Exercises:
a - In the Loki episode recap, what lie does Mobius tell Loki?
b - Repeat the Loki episode recap word for word from "Mobius tries out" to "all thinking it.".
** start Extract provided **
By the way – is anyone else shocked that everything we saw in Episode 3 was real and not just one of Sylvie’s enchantments? In my coverage of last week’s Loki episode, I posited that much of what we saw on Lamentis I might have been Sylvie enchanting Loki, Loki enchanting Sylvie, or a mix of the two. Now that we know that I was wrong (gasp!) and that everything was saw last week was real, it makes Episode 3 seem even more strange to me.
I guess all of the weirdness (Sylvie falling asleep, Loki and Sylvie trusting each other really quickly and sharing secrets with each other, etc.) was just to set up the fact that the two like each other… and by that I mean that they like-like each other. Since they only have six episodes to tell this story, I suppose the writers did have to speed up this relationship a bit. Still, I wish it didn’t have to come at the cost of more nuanced writing.
Mobius Gets IT
Anyway, once Loki and Sylvie are brought back to the TVA and collared, they’re separated and questioned. Loki initially refuses to tell Mobius what caused the nexus event that allowed the TVA to find them, but after spending some time in a TVA torture device (a time-loop where Loki has to repeatedly relive a particularly painful interaction with Sif (Jaimie Alexander), Loki seems more willing to talk.
Mobius tries out one of Loki’s methods and lies to the God of Mischief, telling him that Sylvie has been erased. Based on Loki’s teary-eyed angry reaction, Mobius determines that Sylvie and Loki have formed some sort of romantic attachment and that it was this feeling that caused the nexus event to occur. Mobius also takes some time to tell Loki just how narcissistic it is to fall in love with another Loki. Thank you, Mobius, we were all thinking it.
Before I continue on, I wanted first to talk a bit more about the memory of Sif that the TVA uses to torture Loki. Basically, Sif tells Loki that he will always be alone before beating him up in retaliation for cutting her hair as a prank. This memory comes from Norse mythology and appears in some of the comments.
For example, in Roberto Aguirre Sacasa‘s Loki Vol.2 #1 (2010) Loki cuts off all of Sif’s hair in an attempt to pull a prank on the woman whose “heart is bound” to Thor’s. Loki’s action is at least partly a result of his jealousy over brother’s happiness and love. Pulling from this story makes a bit of sense here, given the memory’s focus on Loki’s loneliness, as well as the fact that Loki is contending with his genuine feelings for Sylvie during this episode.
Although Mobius has quickly learned to not trust everything Loki says, something about Loki’s claim that Mobius – and all of the other TVA employees – are actually variants rather than creations of the Time-Keepers gives Mobius pause. In fact, after visiting Ravonna Renslayer’s (Gugu Mbatha-Raw) office to quietly celebrate closing the Loki variant case, Mobius swipes Ravonna’s TemPad and uses it to access video evidence that Loki was telling the truth. Mobius rescues Loki from the time-loop prison, but just as they both return to TVA headquarters, Ravonna, flanked by a number of TVA guards, stop them and “prune” Mobius into oblivion.
** end Extract provided **
** start Data rows **
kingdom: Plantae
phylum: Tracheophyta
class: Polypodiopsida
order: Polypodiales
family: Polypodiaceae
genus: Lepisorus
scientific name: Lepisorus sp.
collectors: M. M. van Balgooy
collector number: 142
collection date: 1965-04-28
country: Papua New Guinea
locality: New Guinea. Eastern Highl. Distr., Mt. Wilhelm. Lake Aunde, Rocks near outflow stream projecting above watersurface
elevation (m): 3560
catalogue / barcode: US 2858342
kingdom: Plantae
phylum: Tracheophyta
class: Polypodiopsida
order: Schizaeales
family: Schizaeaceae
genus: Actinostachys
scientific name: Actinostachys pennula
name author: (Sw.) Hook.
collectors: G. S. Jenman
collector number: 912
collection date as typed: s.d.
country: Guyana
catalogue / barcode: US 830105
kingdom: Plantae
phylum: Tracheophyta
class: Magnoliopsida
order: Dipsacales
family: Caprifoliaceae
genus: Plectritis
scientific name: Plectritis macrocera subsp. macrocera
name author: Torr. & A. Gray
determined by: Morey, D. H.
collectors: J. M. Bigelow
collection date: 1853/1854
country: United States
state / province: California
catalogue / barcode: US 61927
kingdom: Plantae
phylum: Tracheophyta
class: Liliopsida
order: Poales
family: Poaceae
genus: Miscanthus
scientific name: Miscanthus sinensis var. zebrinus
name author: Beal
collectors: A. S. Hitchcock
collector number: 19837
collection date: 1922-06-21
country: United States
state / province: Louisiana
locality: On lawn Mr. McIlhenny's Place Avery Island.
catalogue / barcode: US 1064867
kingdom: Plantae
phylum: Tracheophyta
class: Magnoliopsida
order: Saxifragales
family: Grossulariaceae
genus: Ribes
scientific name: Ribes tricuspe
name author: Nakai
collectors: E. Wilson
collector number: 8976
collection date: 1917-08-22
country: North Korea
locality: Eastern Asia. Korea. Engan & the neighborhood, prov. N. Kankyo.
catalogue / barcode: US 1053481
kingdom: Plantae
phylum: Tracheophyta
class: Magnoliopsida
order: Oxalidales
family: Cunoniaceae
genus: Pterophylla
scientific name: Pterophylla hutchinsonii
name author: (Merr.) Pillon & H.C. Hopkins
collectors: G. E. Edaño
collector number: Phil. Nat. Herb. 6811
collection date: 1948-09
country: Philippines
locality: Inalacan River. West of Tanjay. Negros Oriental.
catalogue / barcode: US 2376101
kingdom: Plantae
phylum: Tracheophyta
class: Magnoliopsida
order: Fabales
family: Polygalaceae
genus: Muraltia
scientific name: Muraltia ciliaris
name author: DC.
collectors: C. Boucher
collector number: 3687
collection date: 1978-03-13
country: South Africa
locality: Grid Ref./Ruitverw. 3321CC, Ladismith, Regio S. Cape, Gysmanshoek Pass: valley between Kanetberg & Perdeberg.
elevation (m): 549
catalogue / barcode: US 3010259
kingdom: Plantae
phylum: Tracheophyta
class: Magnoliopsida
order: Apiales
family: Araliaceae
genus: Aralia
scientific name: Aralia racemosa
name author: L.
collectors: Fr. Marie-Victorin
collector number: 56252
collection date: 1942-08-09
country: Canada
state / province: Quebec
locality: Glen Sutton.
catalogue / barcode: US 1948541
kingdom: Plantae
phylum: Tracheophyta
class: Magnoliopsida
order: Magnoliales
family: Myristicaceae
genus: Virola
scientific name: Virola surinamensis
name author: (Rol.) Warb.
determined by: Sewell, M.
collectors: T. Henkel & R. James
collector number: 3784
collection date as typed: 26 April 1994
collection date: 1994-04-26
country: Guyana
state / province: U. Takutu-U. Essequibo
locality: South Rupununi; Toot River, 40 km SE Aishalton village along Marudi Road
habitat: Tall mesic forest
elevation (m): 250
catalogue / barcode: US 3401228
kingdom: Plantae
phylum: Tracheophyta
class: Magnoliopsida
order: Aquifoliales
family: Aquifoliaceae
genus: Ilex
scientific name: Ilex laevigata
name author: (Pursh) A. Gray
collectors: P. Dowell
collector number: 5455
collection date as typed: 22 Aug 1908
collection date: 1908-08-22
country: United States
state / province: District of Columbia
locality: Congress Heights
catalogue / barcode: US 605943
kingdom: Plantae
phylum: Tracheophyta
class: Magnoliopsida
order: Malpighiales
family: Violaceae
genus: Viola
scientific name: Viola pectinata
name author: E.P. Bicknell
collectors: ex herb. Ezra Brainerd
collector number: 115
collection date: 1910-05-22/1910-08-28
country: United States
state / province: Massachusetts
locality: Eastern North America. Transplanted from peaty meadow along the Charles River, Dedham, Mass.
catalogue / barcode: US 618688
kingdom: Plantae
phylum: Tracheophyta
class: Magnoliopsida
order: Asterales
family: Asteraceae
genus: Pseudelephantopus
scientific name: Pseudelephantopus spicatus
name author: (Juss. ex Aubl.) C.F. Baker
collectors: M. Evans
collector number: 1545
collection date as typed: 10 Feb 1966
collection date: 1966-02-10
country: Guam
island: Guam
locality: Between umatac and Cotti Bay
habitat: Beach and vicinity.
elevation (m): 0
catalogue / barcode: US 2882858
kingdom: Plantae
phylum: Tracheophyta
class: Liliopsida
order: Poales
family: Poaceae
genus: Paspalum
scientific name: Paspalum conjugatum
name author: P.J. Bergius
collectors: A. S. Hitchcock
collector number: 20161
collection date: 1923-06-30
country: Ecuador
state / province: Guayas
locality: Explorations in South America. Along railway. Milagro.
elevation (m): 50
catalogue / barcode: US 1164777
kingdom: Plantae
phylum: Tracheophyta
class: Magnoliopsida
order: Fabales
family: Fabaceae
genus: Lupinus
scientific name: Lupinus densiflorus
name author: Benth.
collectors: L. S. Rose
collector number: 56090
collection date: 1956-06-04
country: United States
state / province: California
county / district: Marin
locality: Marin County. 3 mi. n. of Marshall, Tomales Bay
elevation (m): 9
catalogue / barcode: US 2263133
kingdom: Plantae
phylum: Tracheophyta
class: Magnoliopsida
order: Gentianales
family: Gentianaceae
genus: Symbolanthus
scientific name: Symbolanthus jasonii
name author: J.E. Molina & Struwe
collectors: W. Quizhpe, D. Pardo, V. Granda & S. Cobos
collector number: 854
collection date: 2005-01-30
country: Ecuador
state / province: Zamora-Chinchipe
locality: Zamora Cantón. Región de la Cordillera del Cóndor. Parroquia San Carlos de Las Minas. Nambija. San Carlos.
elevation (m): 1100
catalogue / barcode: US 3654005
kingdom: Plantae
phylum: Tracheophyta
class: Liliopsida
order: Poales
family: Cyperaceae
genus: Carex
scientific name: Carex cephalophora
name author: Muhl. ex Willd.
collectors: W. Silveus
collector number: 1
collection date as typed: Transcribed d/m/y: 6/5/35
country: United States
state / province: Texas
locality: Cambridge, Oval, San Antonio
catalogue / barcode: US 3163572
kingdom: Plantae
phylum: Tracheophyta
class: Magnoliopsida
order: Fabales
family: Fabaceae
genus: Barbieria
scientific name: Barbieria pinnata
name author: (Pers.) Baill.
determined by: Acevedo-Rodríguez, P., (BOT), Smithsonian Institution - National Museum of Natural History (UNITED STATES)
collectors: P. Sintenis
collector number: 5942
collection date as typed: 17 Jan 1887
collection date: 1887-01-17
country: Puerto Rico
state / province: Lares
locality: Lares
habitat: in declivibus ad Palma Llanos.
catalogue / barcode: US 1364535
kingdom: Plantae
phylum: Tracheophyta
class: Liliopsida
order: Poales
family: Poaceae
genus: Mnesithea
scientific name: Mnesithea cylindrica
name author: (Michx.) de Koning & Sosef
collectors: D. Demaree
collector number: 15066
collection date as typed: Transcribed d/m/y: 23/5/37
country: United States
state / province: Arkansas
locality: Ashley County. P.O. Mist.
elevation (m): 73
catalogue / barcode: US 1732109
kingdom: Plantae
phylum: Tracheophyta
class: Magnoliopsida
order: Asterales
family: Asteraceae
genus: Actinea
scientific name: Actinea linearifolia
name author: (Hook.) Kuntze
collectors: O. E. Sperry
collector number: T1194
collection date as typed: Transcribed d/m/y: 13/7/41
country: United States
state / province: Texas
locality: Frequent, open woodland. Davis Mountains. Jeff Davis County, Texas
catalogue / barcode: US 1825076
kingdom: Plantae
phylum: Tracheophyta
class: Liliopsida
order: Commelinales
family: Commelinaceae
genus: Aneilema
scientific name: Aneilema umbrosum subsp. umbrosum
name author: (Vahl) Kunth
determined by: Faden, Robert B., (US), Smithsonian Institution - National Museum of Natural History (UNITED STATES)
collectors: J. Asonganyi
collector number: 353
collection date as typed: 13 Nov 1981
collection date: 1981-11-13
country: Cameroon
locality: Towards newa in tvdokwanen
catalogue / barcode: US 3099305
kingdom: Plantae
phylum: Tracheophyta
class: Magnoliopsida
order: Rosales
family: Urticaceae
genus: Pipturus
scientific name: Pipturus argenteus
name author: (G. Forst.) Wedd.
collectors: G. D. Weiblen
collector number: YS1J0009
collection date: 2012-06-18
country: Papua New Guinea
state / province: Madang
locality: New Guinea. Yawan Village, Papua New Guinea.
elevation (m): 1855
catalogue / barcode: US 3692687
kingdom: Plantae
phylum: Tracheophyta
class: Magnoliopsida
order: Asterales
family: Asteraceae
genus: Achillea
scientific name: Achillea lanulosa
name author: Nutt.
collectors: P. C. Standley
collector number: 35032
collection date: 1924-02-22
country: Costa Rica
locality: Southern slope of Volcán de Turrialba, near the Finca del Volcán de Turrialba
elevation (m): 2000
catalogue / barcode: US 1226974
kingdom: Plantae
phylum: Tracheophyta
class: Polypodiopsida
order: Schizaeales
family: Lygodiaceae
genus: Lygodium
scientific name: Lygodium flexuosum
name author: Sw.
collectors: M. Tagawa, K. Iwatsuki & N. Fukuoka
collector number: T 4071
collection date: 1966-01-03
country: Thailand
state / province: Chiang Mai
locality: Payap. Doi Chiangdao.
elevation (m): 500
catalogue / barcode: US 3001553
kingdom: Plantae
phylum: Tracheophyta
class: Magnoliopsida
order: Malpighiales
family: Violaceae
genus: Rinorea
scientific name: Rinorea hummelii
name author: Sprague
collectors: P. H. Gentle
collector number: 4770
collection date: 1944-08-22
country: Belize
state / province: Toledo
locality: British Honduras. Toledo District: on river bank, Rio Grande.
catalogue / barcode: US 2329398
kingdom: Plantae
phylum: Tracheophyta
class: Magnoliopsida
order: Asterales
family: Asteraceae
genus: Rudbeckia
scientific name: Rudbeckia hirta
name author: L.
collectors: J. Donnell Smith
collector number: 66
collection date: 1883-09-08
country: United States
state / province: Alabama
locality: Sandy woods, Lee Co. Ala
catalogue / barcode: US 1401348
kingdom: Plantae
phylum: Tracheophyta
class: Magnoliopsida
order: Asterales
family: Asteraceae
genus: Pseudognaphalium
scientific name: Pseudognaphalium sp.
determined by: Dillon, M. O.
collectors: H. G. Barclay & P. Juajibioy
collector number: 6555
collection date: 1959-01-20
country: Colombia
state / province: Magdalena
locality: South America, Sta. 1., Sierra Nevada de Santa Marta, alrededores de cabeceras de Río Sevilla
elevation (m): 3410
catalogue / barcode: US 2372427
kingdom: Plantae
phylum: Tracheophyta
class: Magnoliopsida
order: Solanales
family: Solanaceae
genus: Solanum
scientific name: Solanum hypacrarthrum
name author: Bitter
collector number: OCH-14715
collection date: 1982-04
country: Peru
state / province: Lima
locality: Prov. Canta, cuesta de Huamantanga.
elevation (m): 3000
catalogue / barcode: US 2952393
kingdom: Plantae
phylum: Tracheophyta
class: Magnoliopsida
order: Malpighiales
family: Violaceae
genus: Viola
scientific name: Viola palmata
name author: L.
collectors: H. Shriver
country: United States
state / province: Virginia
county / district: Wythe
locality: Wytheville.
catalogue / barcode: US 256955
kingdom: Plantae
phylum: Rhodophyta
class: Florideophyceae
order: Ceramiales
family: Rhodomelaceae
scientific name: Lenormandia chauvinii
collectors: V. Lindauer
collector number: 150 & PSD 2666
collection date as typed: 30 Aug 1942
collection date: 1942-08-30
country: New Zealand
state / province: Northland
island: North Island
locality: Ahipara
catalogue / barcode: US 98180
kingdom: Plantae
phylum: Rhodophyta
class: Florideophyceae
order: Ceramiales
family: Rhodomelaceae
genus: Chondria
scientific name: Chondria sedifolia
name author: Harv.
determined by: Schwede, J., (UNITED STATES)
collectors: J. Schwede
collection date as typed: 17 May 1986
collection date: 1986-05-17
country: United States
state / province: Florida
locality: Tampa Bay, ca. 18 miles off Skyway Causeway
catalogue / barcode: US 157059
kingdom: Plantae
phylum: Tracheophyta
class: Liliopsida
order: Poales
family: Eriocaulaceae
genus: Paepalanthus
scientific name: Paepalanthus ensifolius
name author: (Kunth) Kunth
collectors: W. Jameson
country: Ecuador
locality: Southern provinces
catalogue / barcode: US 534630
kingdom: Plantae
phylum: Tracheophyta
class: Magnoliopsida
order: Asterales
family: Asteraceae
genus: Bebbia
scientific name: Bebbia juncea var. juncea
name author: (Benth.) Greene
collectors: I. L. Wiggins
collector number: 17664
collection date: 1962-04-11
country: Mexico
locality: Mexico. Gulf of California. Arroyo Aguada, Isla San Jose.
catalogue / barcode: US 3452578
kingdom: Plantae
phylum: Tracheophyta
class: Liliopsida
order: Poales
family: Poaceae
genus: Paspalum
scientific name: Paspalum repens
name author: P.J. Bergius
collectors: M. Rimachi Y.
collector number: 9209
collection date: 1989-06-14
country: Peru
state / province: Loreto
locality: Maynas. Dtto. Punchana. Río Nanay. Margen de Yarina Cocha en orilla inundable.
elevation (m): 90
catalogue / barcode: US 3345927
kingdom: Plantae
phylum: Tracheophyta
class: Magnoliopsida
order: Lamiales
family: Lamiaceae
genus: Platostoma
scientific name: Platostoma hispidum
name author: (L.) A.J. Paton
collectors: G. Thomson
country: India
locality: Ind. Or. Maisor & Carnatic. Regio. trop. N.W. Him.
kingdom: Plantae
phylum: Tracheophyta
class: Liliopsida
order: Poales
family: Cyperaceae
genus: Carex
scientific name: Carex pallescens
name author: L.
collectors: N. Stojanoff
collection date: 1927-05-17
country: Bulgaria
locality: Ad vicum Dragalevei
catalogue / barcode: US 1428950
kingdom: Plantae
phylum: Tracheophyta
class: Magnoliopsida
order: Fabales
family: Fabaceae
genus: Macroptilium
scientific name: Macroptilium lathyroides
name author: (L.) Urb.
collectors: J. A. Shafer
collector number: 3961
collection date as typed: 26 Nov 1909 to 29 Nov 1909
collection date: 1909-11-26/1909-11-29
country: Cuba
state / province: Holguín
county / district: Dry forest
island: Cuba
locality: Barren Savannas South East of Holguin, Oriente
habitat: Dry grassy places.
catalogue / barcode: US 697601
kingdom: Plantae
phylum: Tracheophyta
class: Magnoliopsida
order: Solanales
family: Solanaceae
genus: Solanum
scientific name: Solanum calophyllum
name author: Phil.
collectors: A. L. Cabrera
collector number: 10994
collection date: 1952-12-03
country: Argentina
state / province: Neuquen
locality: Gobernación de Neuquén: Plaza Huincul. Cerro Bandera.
** end Data rows **
Expected outputs:
a - He tells Loki that Sylvie has been erased.

b -
Mobius tries out one of Loki’s methods and lies to the God of Mischief, telling him that Sylvie has been erased. Based on Loki’s teary-eyed angry reaction, Mobius determines that Sylvie and Loki have formed some sort of romantic attachment and that it was this feeling that caused the nexus event to occur. Mobius also takes some time to tell Loki just how narcissistic it is to fall in love with another Loki. Thank you, Mobius, we were all thinking it.